Many of Carol’s favorite poets are singer-songwriters. Harry Chapin
(1942-81) often gave three concerts a day, donating 50 percent of all
proceeds to world hunger programs. When asked about his commitment on a
radio program, Harry answered, “Pete Seeger was asked the same question.
Pete said: ‘I don’t know whether anything I’ve done has made a
difference in the world.’ This said by a man who stood up for every
progressive cause of the 20th century. ‘What I do know is that my
commitment to those causes has allowed me to be with the people with the
live eyes, live hearts, live heads and that has been its own reward.’”
Two weeks after Juan Gelman’s death, Pete Seeger (1919-2014) died.
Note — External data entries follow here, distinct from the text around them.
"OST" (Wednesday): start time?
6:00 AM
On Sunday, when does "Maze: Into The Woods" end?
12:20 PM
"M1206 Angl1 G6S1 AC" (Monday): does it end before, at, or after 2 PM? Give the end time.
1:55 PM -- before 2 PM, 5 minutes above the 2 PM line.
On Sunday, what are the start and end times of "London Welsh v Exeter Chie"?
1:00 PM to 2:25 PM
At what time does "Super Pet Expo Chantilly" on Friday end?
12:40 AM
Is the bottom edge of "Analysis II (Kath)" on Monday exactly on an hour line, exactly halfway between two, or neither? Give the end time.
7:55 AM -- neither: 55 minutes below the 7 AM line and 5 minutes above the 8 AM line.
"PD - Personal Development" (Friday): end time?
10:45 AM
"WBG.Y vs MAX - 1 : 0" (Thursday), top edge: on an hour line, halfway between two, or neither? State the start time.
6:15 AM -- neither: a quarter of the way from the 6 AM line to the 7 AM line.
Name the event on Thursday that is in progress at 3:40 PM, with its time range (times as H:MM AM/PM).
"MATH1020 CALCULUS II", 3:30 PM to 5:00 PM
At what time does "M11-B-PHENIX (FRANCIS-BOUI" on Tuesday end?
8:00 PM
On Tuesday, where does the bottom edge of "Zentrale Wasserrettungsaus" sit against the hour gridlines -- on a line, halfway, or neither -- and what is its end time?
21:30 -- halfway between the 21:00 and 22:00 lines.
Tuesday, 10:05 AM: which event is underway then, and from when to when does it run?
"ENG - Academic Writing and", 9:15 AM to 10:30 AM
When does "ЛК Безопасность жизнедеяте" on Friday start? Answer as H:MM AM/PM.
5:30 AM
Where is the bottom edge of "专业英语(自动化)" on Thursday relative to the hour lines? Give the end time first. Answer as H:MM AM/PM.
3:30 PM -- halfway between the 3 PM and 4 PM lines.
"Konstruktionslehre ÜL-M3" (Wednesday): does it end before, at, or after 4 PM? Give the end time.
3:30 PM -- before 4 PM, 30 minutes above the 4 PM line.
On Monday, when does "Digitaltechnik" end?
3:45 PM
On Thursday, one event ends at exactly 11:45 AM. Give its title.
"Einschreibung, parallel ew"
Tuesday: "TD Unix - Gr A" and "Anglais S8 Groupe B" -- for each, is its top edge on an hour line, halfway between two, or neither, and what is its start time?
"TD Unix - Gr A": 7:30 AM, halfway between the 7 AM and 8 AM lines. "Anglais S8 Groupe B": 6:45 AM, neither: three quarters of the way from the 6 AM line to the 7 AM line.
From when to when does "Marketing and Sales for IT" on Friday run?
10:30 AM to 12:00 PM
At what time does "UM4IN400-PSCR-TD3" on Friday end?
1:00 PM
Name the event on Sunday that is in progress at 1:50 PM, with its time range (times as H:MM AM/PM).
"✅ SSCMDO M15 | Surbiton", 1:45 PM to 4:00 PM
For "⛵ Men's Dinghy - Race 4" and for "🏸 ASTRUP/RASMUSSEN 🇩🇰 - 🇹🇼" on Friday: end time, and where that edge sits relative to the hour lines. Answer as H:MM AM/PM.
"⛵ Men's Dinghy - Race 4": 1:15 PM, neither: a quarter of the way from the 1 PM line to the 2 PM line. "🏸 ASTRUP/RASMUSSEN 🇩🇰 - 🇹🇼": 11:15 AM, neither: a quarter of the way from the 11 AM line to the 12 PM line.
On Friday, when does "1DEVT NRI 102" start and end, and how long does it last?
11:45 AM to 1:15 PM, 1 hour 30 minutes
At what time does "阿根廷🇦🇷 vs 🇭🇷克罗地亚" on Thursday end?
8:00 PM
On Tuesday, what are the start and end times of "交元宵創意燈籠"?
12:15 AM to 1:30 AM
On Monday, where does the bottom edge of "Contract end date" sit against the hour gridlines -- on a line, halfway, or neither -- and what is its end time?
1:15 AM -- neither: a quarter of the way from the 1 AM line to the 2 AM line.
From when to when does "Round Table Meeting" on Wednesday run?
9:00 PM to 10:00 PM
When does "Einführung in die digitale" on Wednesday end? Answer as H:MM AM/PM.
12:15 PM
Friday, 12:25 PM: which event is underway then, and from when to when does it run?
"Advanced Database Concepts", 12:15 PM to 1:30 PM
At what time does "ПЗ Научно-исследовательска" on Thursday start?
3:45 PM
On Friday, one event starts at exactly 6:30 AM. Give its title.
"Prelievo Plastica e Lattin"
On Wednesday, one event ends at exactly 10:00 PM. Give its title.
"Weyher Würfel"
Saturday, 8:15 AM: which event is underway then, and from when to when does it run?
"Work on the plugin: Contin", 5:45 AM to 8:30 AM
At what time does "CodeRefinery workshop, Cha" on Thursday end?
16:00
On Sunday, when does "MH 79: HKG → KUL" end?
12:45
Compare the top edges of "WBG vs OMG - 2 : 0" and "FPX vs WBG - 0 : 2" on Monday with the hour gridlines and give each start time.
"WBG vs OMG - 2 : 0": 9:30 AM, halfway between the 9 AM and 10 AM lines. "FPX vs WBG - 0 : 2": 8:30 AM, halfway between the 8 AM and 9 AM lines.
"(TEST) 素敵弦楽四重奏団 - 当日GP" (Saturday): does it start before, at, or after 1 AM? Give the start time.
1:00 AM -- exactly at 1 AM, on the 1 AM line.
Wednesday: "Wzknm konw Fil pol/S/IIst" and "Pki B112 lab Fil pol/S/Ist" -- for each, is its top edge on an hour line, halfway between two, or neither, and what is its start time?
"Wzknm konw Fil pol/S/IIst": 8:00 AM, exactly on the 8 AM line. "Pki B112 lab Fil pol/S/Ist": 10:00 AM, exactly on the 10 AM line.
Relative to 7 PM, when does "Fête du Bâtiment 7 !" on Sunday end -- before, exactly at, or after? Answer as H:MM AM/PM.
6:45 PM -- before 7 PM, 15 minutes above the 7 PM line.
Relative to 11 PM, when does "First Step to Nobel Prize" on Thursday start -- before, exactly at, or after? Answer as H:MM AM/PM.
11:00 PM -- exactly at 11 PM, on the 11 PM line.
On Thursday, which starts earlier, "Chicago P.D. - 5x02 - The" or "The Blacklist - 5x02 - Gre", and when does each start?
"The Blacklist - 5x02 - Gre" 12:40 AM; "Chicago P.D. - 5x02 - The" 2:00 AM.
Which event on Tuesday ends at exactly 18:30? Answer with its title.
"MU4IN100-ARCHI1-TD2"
Though they used different mediums, both spent their lives in the ether
of poetry, struggling for justice while enduring heroic clashes with
governments that tried to silence and imprison them. Both were fortunate
to live long enough to die lionized — Gelman acclaimed throughout the
Spanish-speaking world; Pete Seeger invited to sing at President Obama’s
inauguration — and at Occupy Wall Street.
Last Sunday, in a long ranging conversation, I asked
Minneapolis-based writer/poet Alison Morse for her view on why Latin
American poets gain such acclaim. She told me: “There is a tradition in
Latin American poetry of having the responsibility to be the bearer of
news in poetry. It’s about giving voice to things that can’t be given
voice to. There is a different view of language in Latin America — it
involves turning language into art. Reading poetry in the United States
isn’t as important as it is here.”
Referring to Mexican poet Javier Sicilia, who ends every speech and
article with a signature paragraph that begins with “Además opino …”
(“Furthermore, I am of the opinion that …) followed by a listing of the
political demands of the social groups he supports, Alison said, “That’s
poetry!” Adding, “If he did that in the United States he’d be a
Saturday Night Live skit. On the other hand people would probably love
him. Maybe poets in the United States just aren’t as brave. However,
there are some U.S. poets that are really proud they’ve been banned from
school libraries in Arizona. Banned because they’re too political or
because they have other languages in their poems, besides English.”
Perhaps it all boils down to what Max said to Liesel in the wonderful new movie The Book Thief. “Words are life.”